# TEXT BLOCK
/---

I have a shadow-cljs project using a node-script build, I'm using shadow-cljs node-repl then connecting and trying evaluate my file that has npm imports like ["robotjs" as robo] when I try and evaluate the file I'm getting clojure.core.spec complaining about that, where am I going wrong?

Adrian Smith00:02:45

ah looks like I had to do (shadow/node-repl) whilst inside the repl

thheller09:02:59

indeed, REPLs first always start out in CLJ when you connect over nREPL

Adam Kalisz11:02:38

@theller I don't know, if this came up earlier. For some time, I was unable to load the development version of our ClojureScript project on localhost in Chromium. It worked in Firefox, but was rather slow. I didn't know at all, what caused it. So I tried to gather some data about it. I cleared the cache of Chromium (deleted ~/.cache/chromium) and this helped a few times but the problem always returned. I have resorted to deleting of the build directory of shadow-cljs. The result was that the development version of our project loaded immediately in Chromium and Firefox as well. I don't have any further data, just wanted to let you know.

\---

# RECORDED INFORMATION
/---

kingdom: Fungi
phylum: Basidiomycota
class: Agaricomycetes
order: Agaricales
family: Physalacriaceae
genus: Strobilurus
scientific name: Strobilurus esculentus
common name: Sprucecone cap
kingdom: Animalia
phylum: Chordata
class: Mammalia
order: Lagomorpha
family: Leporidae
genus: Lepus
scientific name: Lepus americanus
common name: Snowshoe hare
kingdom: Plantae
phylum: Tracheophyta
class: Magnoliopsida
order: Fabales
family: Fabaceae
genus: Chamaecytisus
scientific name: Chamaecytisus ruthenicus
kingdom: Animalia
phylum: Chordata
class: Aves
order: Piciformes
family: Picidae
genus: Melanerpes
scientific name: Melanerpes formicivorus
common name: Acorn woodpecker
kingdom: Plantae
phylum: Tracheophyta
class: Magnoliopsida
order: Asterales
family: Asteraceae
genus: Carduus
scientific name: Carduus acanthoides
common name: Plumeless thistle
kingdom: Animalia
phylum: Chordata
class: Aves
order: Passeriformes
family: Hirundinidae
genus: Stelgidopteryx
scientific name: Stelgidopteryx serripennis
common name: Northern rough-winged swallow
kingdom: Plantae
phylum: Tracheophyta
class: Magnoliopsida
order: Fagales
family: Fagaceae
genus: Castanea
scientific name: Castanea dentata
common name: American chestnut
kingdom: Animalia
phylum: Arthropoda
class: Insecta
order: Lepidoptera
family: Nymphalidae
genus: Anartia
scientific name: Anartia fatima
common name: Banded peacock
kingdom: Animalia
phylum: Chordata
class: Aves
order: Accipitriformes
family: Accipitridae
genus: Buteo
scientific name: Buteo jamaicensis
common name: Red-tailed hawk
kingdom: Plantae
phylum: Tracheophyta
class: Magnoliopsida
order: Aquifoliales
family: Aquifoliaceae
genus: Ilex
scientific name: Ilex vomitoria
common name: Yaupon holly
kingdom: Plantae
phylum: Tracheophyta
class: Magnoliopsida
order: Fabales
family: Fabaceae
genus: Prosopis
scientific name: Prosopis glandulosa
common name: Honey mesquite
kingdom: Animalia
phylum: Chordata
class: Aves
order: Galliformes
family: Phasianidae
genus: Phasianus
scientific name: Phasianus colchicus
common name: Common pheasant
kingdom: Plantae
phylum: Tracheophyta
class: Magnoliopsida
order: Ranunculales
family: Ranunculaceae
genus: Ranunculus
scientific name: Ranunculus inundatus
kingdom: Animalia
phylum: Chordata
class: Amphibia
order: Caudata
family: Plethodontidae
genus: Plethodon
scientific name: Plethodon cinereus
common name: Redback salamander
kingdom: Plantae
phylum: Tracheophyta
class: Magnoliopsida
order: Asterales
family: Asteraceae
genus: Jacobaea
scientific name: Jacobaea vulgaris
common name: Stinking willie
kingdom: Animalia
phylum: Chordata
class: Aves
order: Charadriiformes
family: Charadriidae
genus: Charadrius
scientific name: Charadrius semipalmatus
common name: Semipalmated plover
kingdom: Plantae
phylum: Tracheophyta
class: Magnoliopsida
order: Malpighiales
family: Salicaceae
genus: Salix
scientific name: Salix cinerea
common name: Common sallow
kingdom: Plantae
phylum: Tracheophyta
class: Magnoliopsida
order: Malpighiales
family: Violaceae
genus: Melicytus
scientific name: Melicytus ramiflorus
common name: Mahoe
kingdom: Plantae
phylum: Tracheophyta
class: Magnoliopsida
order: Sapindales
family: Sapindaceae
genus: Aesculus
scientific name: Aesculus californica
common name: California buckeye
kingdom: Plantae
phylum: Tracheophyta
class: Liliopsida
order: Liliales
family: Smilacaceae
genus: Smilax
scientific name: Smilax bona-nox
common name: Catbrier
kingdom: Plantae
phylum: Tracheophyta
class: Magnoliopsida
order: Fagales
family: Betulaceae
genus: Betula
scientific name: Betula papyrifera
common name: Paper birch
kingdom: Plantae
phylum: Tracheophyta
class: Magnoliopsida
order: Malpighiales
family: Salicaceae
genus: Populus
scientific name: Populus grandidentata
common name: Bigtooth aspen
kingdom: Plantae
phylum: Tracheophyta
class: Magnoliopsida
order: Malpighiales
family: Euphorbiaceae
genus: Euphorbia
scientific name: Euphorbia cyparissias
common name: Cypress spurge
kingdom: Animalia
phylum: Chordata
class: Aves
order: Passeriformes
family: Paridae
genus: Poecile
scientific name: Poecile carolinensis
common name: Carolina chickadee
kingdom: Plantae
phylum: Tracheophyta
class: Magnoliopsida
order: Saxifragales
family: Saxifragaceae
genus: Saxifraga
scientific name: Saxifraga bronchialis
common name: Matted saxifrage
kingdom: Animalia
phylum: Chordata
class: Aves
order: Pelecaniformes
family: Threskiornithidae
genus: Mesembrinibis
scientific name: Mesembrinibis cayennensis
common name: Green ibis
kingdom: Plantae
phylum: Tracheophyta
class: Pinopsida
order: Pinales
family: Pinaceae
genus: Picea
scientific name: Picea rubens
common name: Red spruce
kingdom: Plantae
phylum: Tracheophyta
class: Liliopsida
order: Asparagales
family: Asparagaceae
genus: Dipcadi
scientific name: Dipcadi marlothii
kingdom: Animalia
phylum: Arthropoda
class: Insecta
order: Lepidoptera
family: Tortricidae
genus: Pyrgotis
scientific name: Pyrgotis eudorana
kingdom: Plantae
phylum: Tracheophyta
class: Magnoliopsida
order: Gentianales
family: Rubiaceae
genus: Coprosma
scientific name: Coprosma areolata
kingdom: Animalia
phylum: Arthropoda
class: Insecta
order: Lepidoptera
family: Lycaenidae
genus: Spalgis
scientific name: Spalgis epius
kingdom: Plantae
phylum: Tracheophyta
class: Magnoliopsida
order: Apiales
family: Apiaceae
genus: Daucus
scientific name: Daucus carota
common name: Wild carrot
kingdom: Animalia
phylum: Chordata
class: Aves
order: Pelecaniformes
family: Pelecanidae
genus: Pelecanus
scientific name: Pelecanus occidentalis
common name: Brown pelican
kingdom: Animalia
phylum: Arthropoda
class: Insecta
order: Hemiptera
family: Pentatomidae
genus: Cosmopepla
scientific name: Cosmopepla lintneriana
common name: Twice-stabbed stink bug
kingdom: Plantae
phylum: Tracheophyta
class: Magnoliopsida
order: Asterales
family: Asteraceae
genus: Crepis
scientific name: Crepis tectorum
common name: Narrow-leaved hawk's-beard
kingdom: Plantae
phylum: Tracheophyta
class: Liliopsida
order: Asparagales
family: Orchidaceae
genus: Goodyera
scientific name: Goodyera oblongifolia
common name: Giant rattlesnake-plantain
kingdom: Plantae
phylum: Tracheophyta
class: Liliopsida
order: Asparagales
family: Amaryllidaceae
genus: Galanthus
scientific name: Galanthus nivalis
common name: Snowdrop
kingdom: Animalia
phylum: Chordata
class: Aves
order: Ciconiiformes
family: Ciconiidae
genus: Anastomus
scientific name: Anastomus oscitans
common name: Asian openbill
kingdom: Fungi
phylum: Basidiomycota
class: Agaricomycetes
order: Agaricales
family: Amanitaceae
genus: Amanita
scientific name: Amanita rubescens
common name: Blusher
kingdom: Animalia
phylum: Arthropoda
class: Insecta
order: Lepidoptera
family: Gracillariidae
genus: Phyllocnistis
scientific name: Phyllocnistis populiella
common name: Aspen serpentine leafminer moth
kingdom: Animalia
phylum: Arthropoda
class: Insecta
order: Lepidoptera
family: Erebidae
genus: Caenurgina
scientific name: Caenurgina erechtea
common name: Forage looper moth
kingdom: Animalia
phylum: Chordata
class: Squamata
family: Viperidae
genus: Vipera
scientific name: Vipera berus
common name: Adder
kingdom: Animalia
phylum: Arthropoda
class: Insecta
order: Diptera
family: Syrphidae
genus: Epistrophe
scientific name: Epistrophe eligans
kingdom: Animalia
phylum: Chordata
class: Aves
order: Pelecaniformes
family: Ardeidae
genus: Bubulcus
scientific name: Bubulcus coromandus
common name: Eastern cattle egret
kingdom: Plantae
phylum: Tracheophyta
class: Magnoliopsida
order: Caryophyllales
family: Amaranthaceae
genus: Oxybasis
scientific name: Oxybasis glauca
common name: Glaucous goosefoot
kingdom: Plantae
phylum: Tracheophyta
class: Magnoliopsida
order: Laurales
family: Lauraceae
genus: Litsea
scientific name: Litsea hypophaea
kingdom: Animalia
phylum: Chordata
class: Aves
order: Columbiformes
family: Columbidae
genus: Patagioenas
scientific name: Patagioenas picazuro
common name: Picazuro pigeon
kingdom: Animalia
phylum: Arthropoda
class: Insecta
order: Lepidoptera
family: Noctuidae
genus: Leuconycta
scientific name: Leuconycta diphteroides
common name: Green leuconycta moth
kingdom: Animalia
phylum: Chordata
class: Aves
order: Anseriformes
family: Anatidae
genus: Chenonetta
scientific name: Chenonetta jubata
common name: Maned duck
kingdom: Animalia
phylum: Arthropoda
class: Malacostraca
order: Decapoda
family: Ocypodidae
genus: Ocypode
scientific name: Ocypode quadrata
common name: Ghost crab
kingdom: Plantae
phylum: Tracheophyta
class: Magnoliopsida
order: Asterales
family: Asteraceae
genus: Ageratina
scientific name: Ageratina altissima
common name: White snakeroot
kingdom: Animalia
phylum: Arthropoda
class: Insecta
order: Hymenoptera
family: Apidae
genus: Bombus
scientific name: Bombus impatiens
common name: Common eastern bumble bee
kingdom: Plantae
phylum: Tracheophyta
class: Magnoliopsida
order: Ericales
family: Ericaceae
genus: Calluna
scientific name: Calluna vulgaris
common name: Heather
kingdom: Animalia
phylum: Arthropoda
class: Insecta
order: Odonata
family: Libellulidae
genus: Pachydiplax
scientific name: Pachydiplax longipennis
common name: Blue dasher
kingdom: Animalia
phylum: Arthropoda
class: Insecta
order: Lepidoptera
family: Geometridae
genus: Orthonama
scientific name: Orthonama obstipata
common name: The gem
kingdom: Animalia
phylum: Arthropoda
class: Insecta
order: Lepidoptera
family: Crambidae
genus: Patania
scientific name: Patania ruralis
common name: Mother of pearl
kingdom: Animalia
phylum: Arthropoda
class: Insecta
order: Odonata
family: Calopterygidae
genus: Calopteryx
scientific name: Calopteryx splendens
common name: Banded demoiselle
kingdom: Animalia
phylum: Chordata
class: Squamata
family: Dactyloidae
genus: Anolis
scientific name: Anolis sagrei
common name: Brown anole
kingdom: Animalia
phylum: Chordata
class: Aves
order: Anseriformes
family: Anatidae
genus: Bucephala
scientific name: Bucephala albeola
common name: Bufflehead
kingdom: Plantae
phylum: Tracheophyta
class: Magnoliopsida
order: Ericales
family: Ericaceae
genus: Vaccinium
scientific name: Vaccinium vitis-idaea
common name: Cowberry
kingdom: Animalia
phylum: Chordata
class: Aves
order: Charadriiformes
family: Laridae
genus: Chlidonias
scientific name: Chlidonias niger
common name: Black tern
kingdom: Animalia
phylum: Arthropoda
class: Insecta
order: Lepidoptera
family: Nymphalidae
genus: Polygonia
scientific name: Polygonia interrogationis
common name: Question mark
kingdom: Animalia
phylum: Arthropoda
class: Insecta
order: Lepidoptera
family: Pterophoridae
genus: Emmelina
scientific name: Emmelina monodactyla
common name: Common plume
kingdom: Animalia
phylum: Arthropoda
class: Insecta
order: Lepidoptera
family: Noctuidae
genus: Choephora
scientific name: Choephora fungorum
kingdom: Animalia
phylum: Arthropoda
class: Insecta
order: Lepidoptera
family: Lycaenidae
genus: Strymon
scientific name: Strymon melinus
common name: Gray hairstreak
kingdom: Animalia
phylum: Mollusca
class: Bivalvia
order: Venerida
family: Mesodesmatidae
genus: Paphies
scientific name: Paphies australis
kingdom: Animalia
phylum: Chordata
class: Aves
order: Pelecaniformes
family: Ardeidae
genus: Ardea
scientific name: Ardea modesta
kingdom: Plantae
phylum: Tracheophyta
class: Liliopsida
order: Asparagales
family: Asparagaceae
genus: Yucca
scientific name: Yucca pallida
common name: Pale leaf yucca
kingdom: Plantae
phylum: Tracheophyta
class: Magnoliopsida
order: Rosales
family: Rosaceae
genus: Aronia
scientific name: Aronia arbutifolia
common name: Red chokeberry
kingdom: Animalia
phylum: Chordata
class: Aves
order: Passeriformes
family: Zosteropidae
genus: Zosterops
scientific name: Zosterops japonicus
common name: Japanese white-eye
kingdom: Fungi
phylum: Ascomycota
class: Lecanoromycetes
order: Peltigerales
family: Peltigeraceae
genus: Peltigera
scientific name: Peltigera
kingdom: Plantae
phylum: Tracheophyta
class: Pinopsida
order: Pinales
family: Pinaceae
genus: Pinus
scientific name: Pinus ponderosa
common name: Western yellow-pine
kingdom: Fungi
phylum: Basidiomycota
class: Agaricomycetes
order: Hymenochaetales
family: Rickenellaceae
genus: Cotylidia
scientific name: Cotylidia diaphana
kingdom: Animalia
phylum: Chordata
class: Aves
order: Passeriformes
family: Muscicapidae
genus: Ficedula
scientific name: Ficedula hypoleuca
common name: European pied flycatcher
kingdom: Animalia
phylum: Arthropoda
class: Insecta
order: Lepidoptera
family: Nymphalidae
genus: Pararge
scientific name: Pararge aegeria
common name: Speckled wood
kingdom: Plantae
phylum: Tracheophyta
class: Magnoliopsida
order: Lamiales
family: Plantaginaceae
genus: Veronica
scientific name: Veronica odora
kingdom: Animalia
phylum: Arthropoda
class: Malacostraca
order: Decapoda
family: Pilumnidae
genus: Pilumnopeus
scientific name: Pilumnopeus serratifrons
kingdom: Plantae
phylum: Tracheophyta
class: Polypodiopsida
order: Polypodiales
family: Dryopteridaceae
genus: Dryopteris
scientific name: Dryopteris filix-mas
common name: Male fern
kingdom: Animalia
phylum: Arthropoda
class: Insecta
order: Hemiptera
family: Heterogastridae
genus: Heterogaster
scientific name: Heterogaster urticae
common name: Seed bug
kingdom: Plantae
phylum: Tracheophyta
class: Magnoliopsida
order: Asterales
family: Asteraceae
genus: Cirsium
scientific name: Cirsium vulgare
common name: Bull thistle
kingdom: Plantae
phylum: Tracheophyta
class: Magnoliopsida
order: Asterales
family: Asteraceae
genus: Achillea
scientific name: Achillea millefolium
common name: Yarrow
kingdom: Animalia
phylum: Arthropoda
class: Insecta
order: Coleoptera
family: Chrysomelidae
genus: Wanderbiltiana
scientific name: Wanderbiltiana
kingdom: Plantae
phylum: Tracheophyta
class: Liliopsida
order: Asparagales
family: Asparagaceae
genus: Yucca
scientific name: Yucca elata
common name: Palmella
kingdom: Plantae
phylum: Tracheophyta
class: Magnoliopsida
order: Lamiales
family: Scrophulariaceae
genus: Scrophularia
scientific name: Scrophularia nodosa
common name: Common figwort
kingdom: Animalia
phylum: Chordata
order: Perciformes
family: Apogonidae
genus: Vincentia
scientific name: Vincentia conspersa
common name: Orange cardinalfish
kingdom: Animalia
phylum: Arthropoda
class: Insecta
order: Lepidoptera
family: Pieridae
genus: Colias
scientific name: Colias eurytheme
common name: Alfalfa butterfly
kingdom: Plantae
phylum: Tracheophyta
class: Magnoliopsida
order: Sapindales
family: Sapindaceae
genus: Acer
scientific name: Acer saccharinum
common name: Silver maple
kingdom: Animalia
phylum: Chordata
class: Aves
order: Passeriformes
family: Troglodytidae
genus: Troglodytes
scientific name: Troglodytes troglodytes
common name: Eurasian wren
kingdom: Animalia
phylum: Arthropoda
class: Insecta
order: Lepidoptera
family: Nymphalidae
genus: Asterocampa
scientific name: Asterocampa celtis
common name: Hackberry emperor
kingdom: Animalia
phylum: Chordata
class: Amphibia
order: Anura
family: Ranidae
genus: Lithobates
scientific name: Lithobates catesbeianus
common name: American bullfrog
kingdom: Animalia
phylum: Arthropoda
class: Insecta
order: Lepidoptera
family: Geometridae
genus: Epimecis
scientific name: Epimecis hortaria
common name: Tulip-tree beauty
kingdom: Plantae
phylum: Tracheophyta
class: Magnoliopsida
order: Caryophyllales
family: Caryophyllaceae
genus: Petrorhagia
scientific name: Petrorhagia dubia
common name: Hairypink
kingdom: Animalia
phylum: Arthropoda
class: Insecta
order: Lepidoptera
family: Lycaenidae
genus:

\---

Retype everything in the shadow-cljs chat from "Adam Kalisz11:02:38" down to "let you know.".

Adam Kalisz11:02:38

@theller I don't know, if this came up earlier. For some time, I was unable to load the development version of our ClojureScript project on localhost in Chromium. It worked in Firefox, but was rather slow. I didn't know at all, what caused it. So I tried to gather some data about it. I cleared the cache of Chromium (deleted ~/.cache/chromium) and this helped a few times but the problem always returned. I have resorted to deleting of the build directory of shadow-cljs. The result was that the development version of our project loaded immediately in Chromium and Firefox as well. I don't have any further data, just wanted to let you know.